City Leaders vote for a new study for whitewater center

City Leaders vote for a new study for whitewater center
City Leaders vote to pay for study to potentially turn the Lock & Dam into a White Water Center

City Leaders are changing their plans when it comes to that possible whitewater center at the Savannah Lock and Dam. Instead of just choosing a firm to create the center, it wants to open bidding and expand the project.

Just a week ago, it seemed like the plans were all finalized. Pay a private firm $15,000, it would then create a design for a whitewater center for the aging lock & dam.
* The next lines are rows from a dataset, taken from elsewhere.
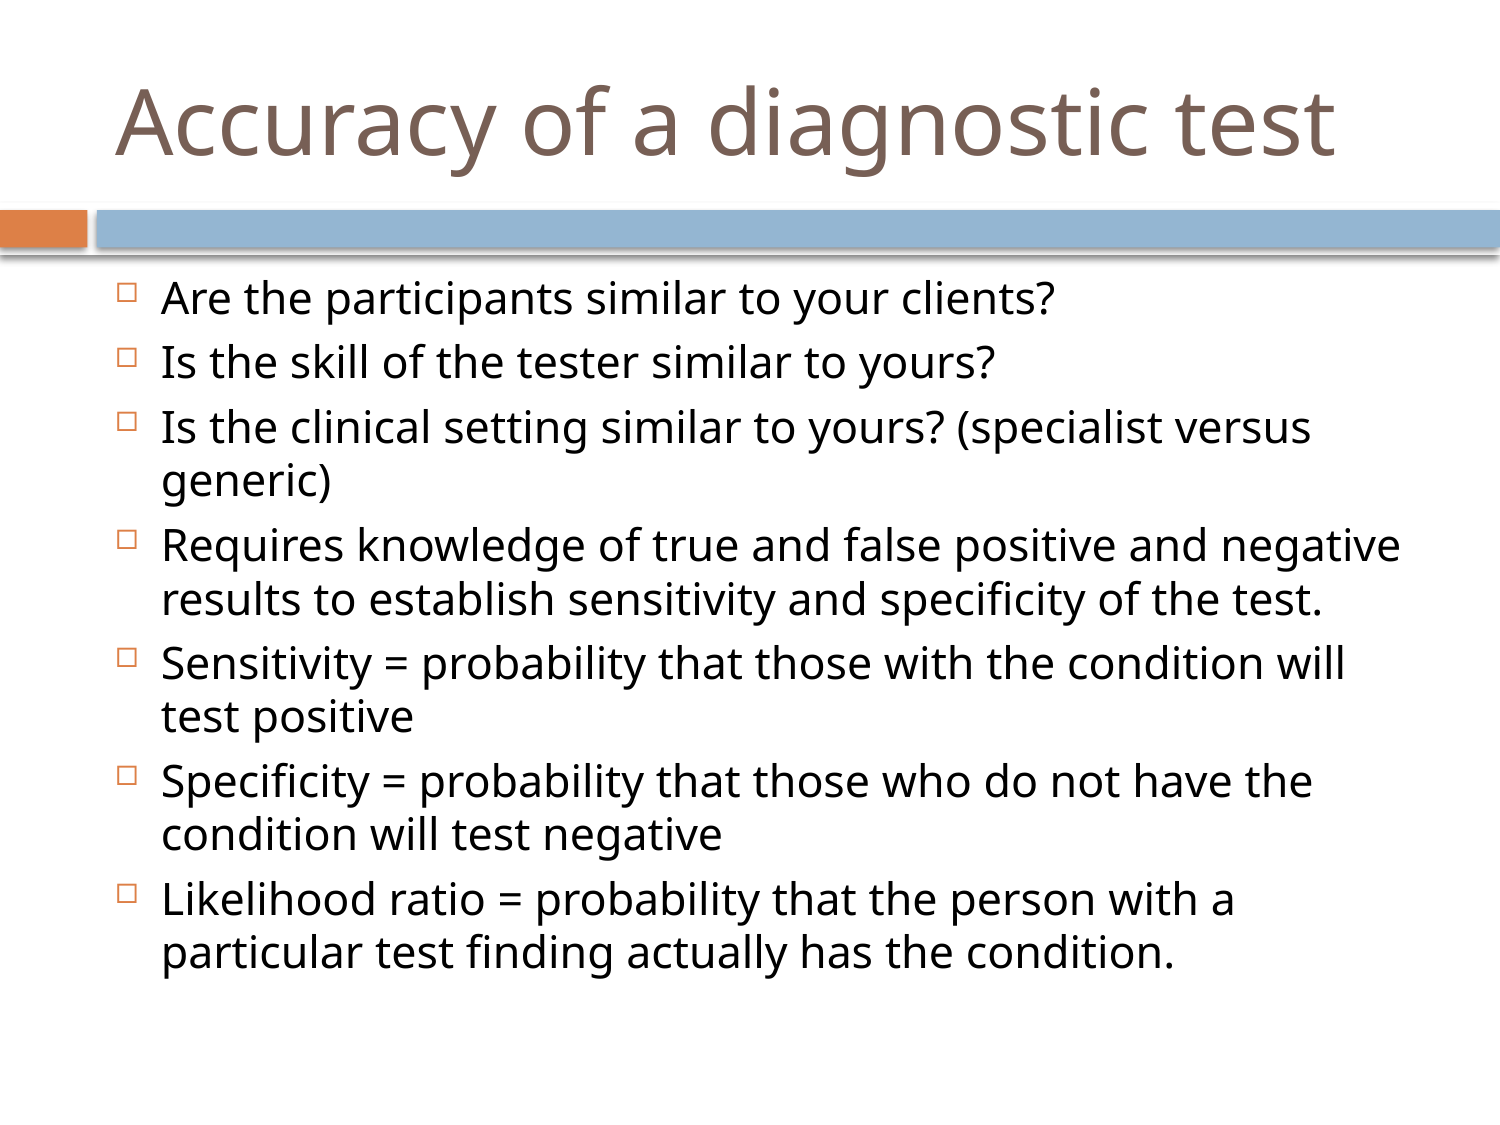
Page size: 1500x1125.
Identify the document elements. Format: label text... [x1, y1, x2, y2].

list Are the participants similar to your clients? Is the skill of the tester similar to yours? Is the clinical setting similar to yours? (specialist versus generic) Requires knowledge of true and false positive and negative results to establish sensitivity and specificity of the test. Sensitivity = probability that those with the condition will test positive Specificity = probability that those who do not have the condition will test negative Likelihood ratio = probability that the person with a particular test finding actually has the condition. [100, 262, 1438, 1000]
title Accuracy of a diagnostic test [100, 37, 1438, 200]
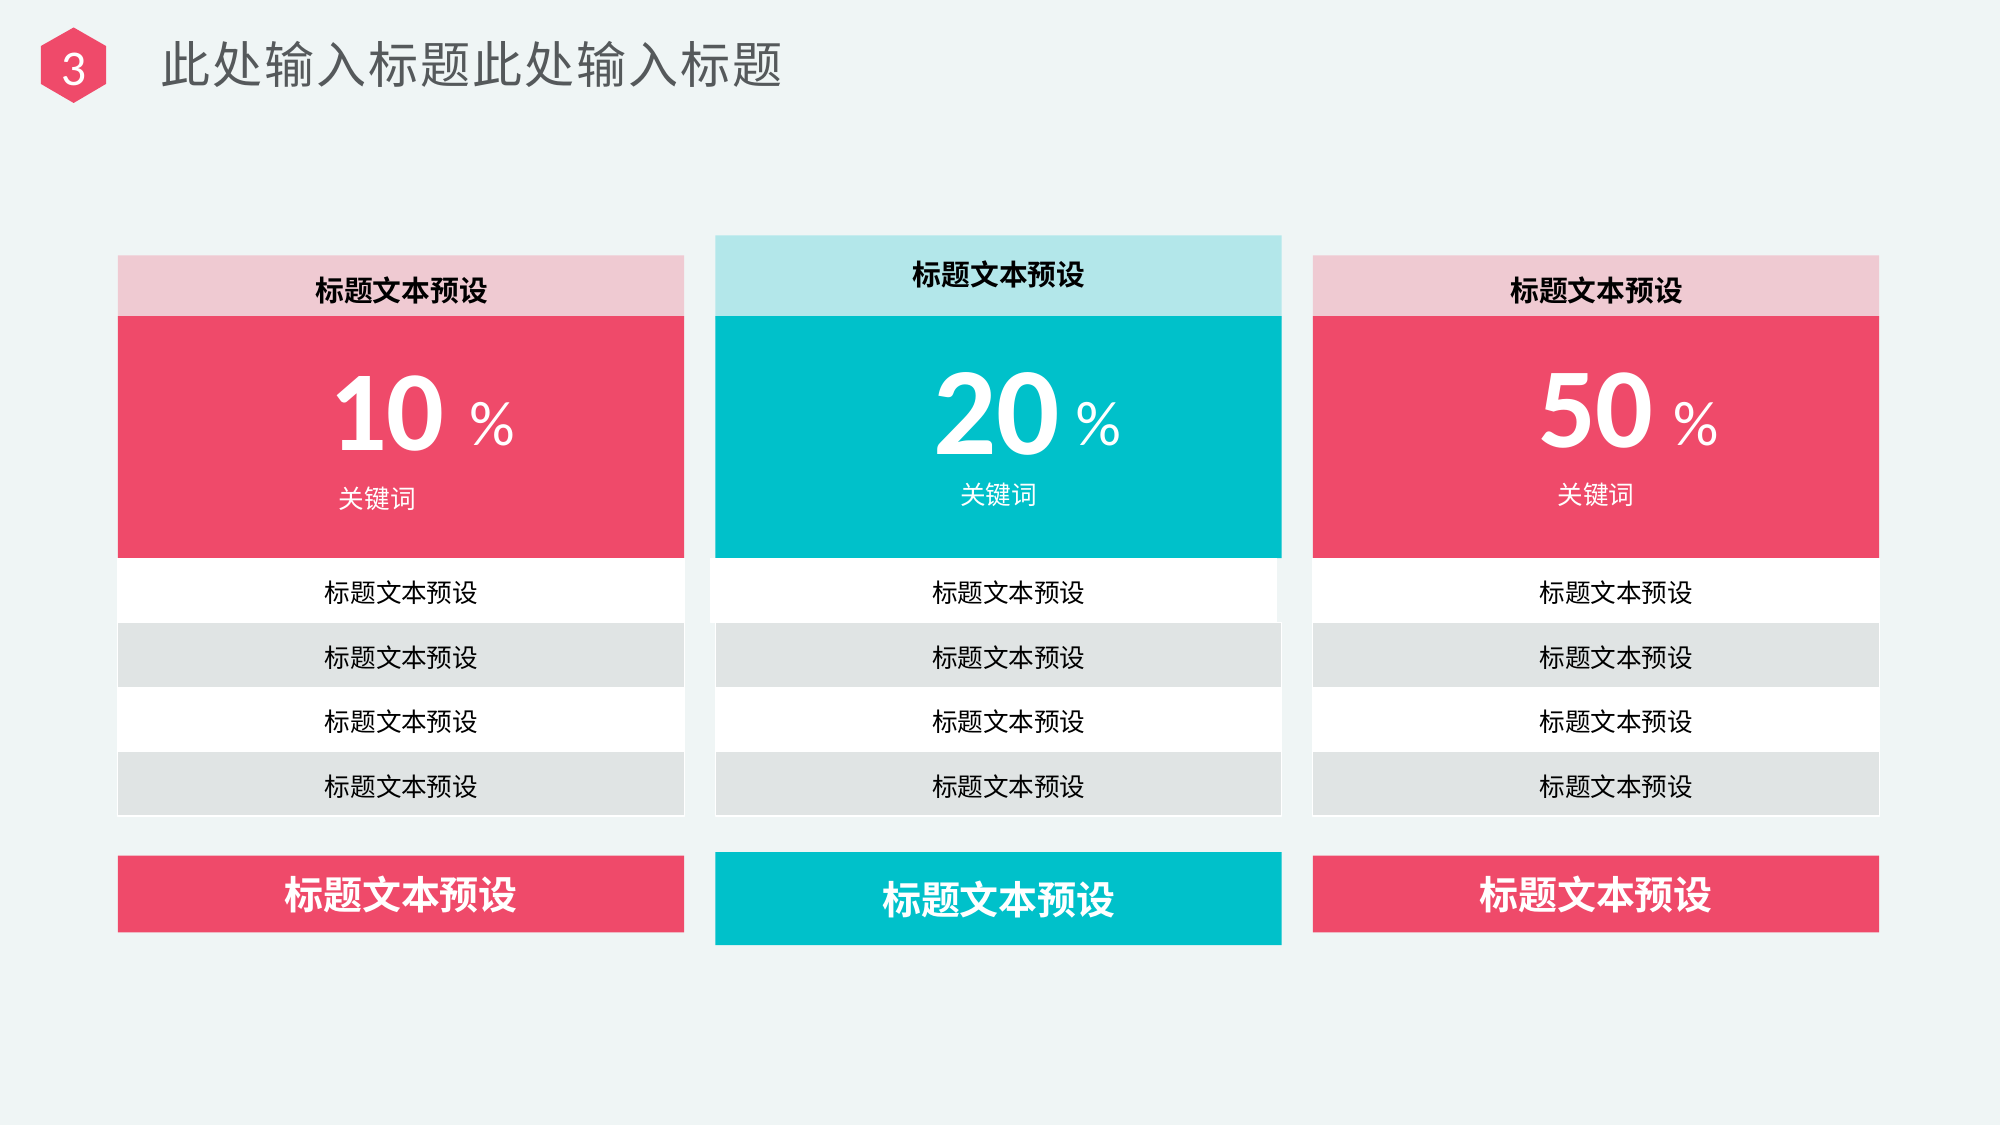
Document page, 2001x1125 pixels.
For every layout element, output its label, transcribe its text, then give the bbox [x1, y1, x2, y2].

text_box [710, 235, 1282, 946]
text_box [117, 255, 685, 933]
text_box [1312, 255, 1880, 933]
text_box 3 [40, 27, 107, 103]
text_box 此处输入标题此处输入标题 [130, 19, 895, 109]
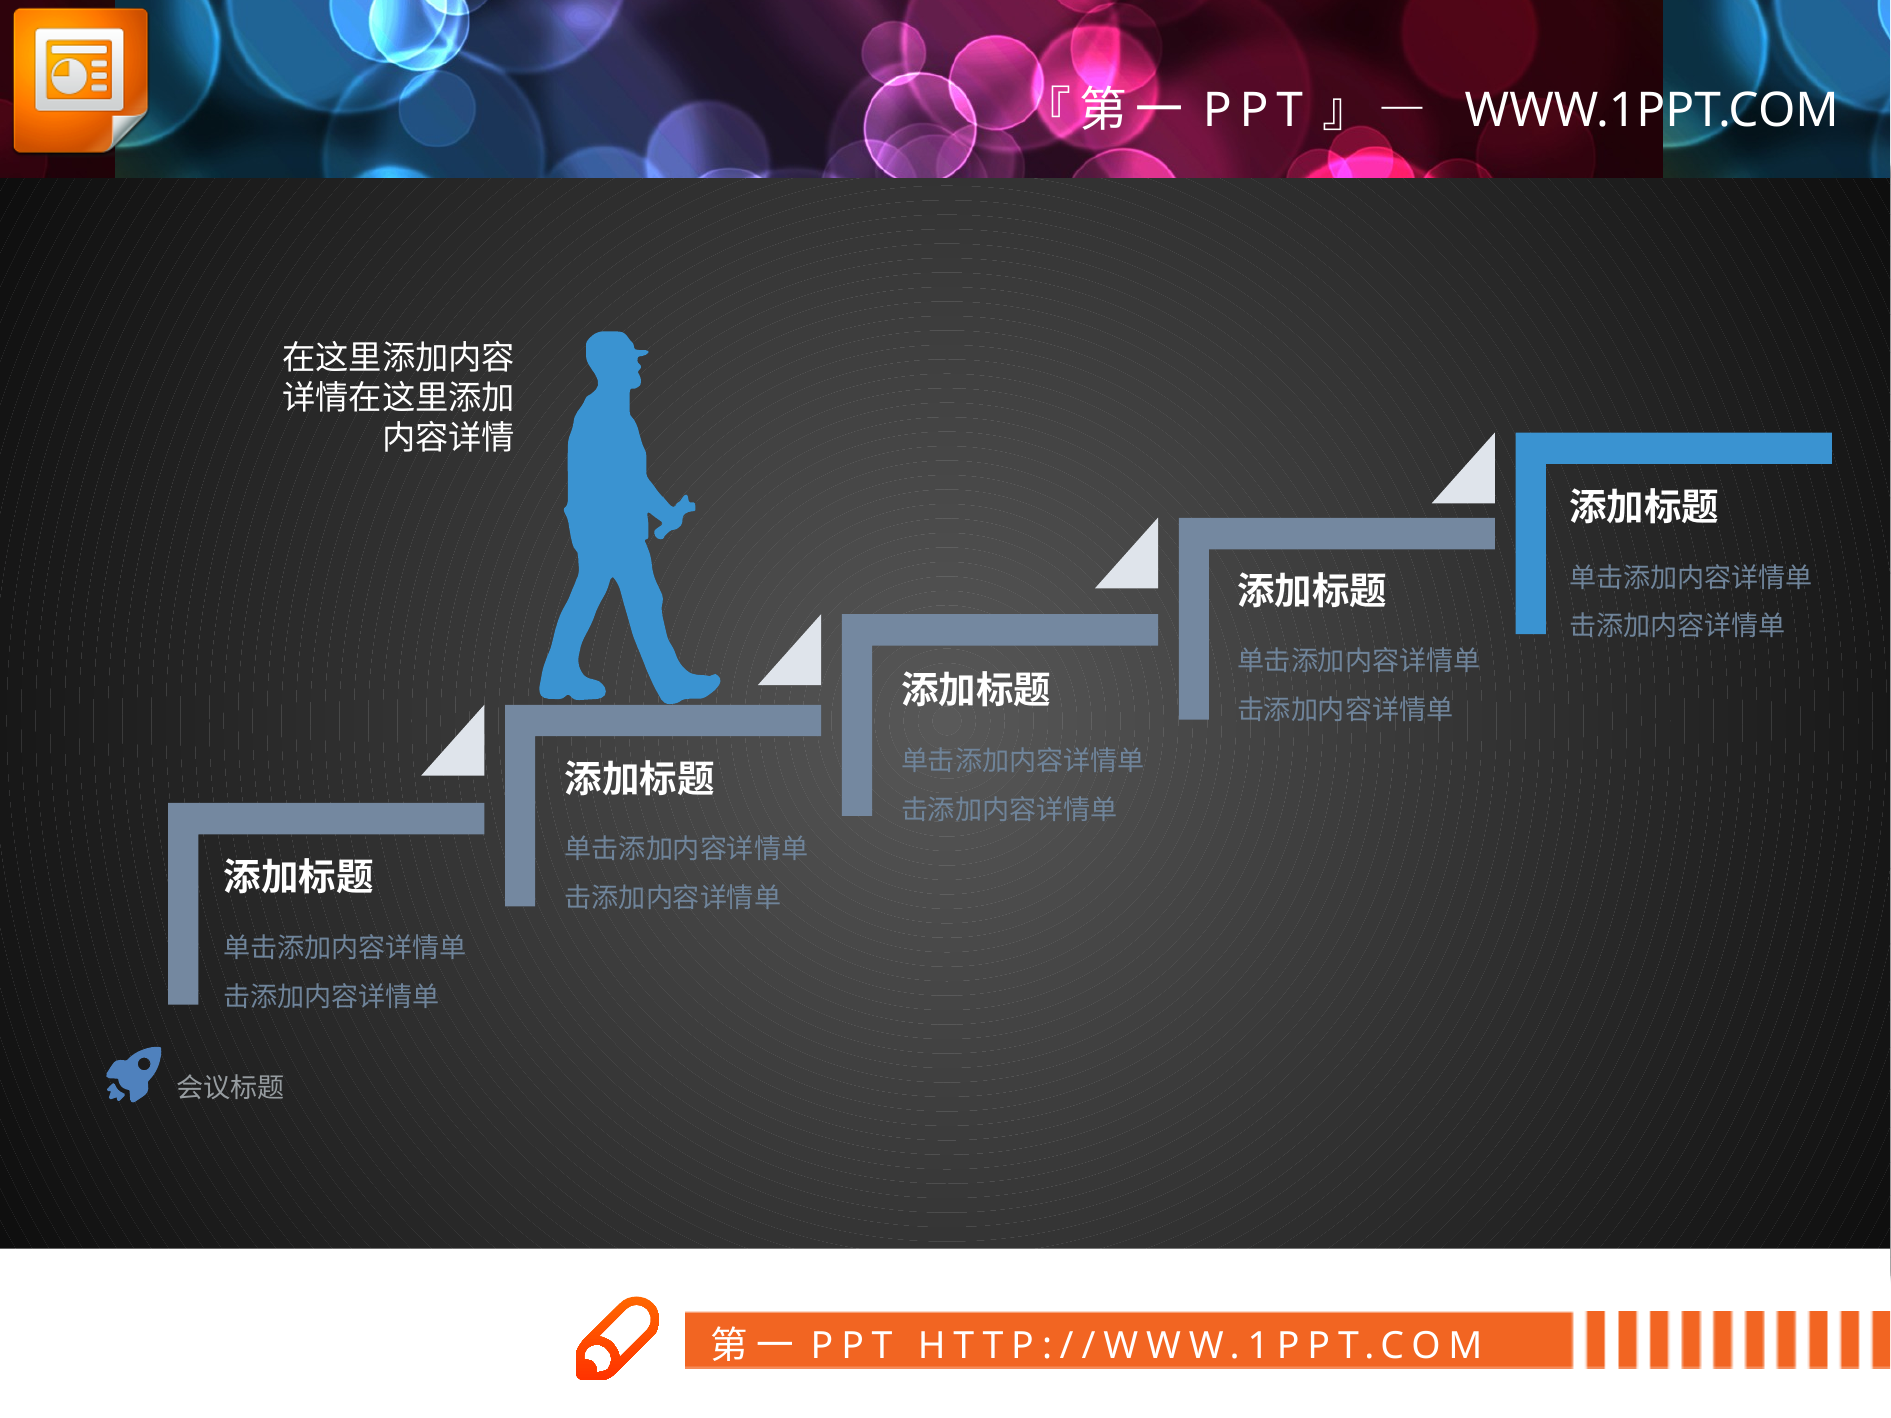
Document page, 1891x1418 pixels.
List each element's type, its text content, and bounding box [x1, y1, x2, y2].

text_box [106, 1046, 162, 1103]
text_box 单击添加内容详情单击添加内容详情单 [886, 719, 1162, 832]
text_box [539, 331, 721, 705]
text_box 添加标题 [886, 658, 1152, 719]
text_box 单击添加内容详情单击添加内容详情单 [1222, 620, 1498, 733]
text_box [1177, 516, 1497, 722]
text_box 添加标题 [550, 747, 816, 808]
picture [685, 1311, 1891, 1369]
text_box [840, 612, 1160, 818]
text_box 单击添加内容详情单击添加内容详情单 [549, 807, 826, 921]
picture [0, 0, 1891, 178]
text_box 单击添加内容详情单击添加内容详情单 [1554, 536, 1831, 649]
text_box [503, 703, 823, 909]
text_box 添加标题 [1554, 475, 1820, 536]
text_box 添加标题 [208, 845, 474, 906]
text_box [1514, 430, 1834, 636]
text_box 会议标题 [161, 1046, 339, 1111]
text_box [166, 801, 486, 1007]
text_box [755, 612, 824, 688]
text_box 在这里添加内容详情在这里添加内容详情 [250, 329, 531, 464]
text_box [419, 702, 487, 778]
text_box 添加标题 [1222, 559, 1488, 620]
text_box [1092, 515, 1161, 591]
text_box [1429, 430, 1497, 506]
text_box 单击添加内容详情单击添加内容详情单 [208, 906, 485, 1019]
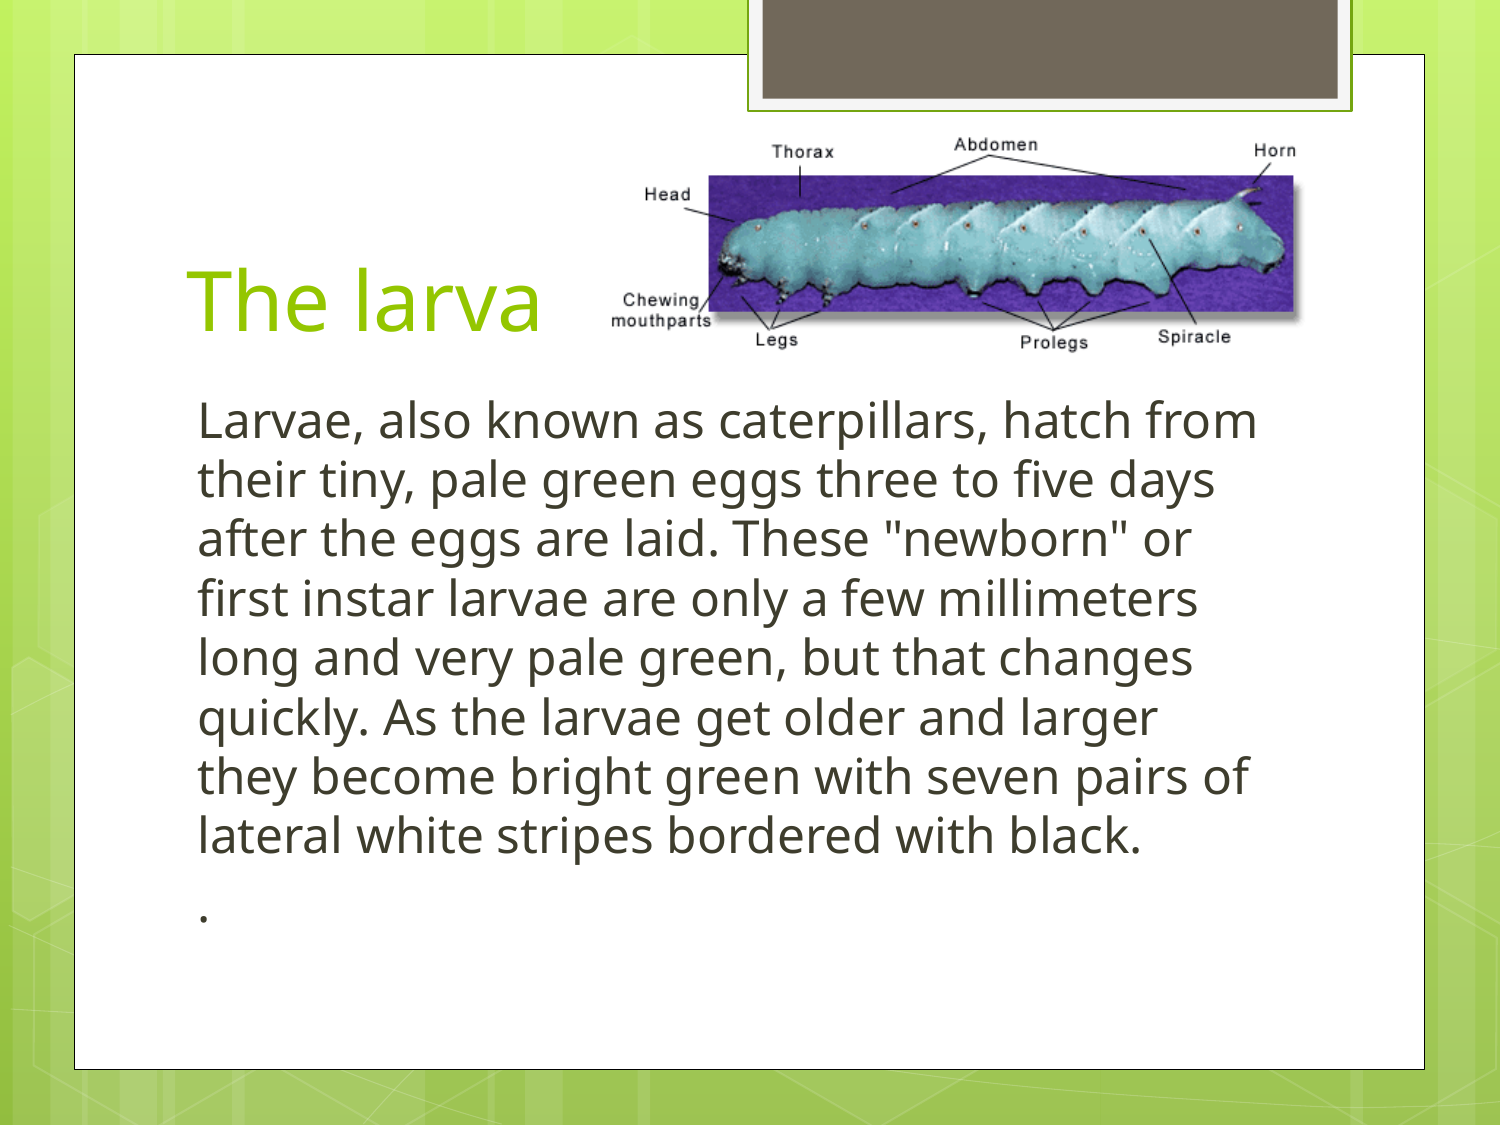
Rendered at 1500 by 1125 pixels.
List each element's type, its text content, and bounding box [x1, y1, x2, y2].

title The larva [171, 168, 603, 357]
picture [607, 135, 1412, 356]
list Larvae, also known as caterpillars, hatch from their tiny, pale green eggs three to five days after the eggs are laid. These "newborn" or first instar larvae are only a few millimeters long and very pale green, but that changes quickly. As the larvae get older and larger they become bright green with seven pairs of lateral white stripes bordered with black. . [171, 381, 1283, 957]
It would also give the city a bargaining chip by letting the Army Corps of Engineers come in and do what they want with the site.

The Corps will be presenting its plan by late summer for the lock. On Tuesday some say commissioners complicated the process.

"It would have been nice to know that there was a thought that we needed to go through the procurement process before now. It leaves us in a little bit of weird position," says Tonya Bonitatibus, the Savannah Riverkeeper.

Leaders voted 8-1 to open a bid process for qualified firms to create bigger concepts for the site by keeping the whitewater center idea and adding other activities. That will be making the Corps deadline much tighter to meet.

"That was my initial reaction. Why are we having this conversation now and why wasn't it brought up two weeks ago when we started having this conversation? It's just disappointing," says Commissioner Sean Frantom.

The Commission also upped the concept pay for the winning bid to nearly $30,000. "The worst thing that can happen is we spend this money and we're not ready. Then the Corps comes out with their project and says 'Okay you have 45 days to tell us what you want,' and we say 'just kidding, we haven't finished the process yet'," says Bonitatibus.

It's something that caught the Riverkeeper off guard but she's still hopeful this can get finished by the deadline, no matter who the firm is creating the next big attraction here. "It's not the end of the game by any means but it's just one more cog in the wheel to hopefully get us there, where we need to be."

The Procurement process can take up to two weeks according to city officials.